According to him, Columbia University faced the same problem while acquiring land for expansion of its campus as some landowners wanted a huge amount of compensation.
"The government used the right of eminent domain and helped the university in the acquisition process," said Stiglitz, suggesting government role in land acquisition.
Using the eminent domain principle, governments can seize property with due monetary compensation even without the owner's consent. The Left Front government in Bengal had used this principle to acquire land in Singur for the Tata Nano factory.
After coming to power, Mamata Banerjee, who had led the Singur protest, advocated a hands-off land policy under which industry would have to buy land directly from the owners.
In his address that focused on broader issues in development strategy, Stiglitz explained that markets on their own cannot result in efficient outcomes and laid stress on the role of government.
However, at the inaugural session of the workshop, industries minister Partha Chatterjee iterated the Mamata government's stand. "Private entrepreneurs will have to acquire land themselves. We don't want to get involved in the process of land acquisition," Chatterjee said.

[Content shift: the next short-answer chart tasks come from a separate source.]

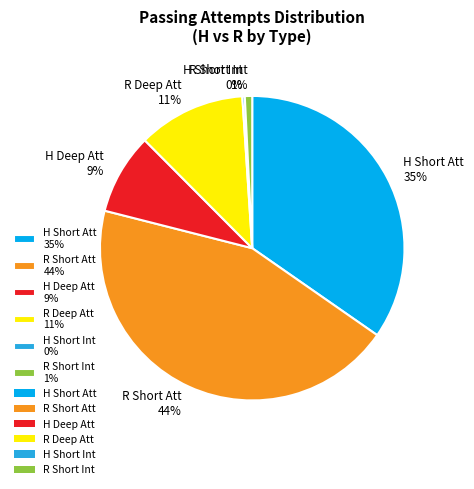

What percentage is the R Short Att 44% slice, to the nearest percent?

44%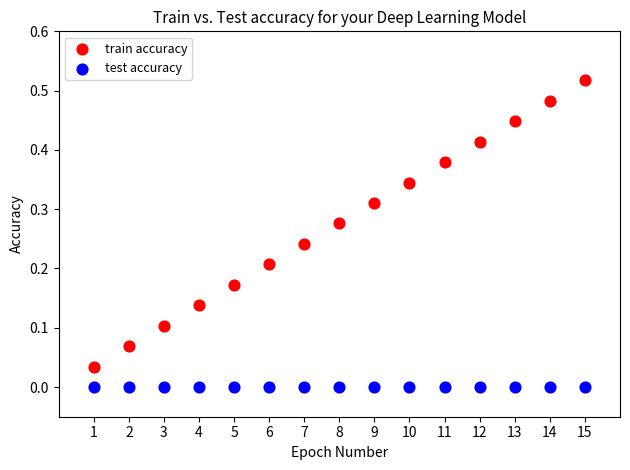

Which series contains the highest Y value?

train accuracy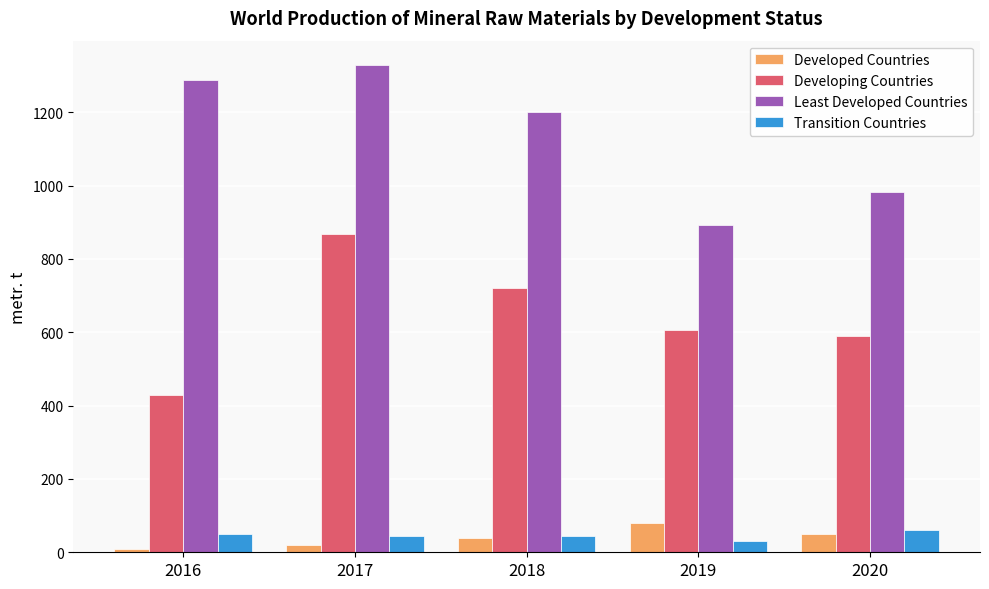

How many data points in Developed Countries are less than 40?

2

The hands-off land policy became the theme at a session on land acquisition for industry that followed the inaugural one.
Bhaskar Dutta, a professor of economics at the University of Warwick, said government role in land acquisition for industry would ensure a better deal for farmers. "A humane government can extract a better deal for farmers from an entrepreneur," said Dutta, who is also a columnist of The Telegraph.
Although he said that there could be an element of coercion if the state exercised the public purpose or eminent domain clause, he added that there was no justification in assuming that every instance of state intervention would lead to use of force.
He cited the example of the role played by the Kerala government during land acquisition for an airport near Kochi. According to him, a negotiation committee set up by the government managed to sweeten the deal for over 900 small farmers, who not only got cash compensation but also one job for each family and permits to run taxis from the airport.
"Bengal cannot afford to act on its own at a time there is a race among states to attract investment. If the government in Bengal is not facilitating land acquisition, but others are, why will industry come here?" he asked.
Some of the other speakers, including Partha Chatterjee of Centre for Studies in Social Sciences, Calcutta, and Columbia University, said the government would have to think of alternatives to find a solution to the problem of land for industry.
Trinamul MP Debabrata Bandyopadhyay and one of the architects of the government's hands-off land policy was the only government representative at the discussion. The other speakers included Sanjoy Chakravorty, Temple University, US; Parikshit Ghosh, Delhi School of Economics; and Dilip Mookherjee, Boston University, US.
Bandyopadhyay said industry should play "fair" in the market to scoop up land. He suggested that industry should steer clear of fertile land and focus on non-arable land in West Midnapore, Bankura, Purulia and parts of western Burdwan. "The problem is everyone wants to be near Calcutta.... All these places are well connected," he said.
FDI in retail: Mamata's opposition to FDI in retail found some support from Stiglitz but for different reasons. The Nobel laureate said he agreed that the retail sector needed investment, but not necessarily foreign investment. He also criticised WalMart for garnering comparative advantage through bad labour practices.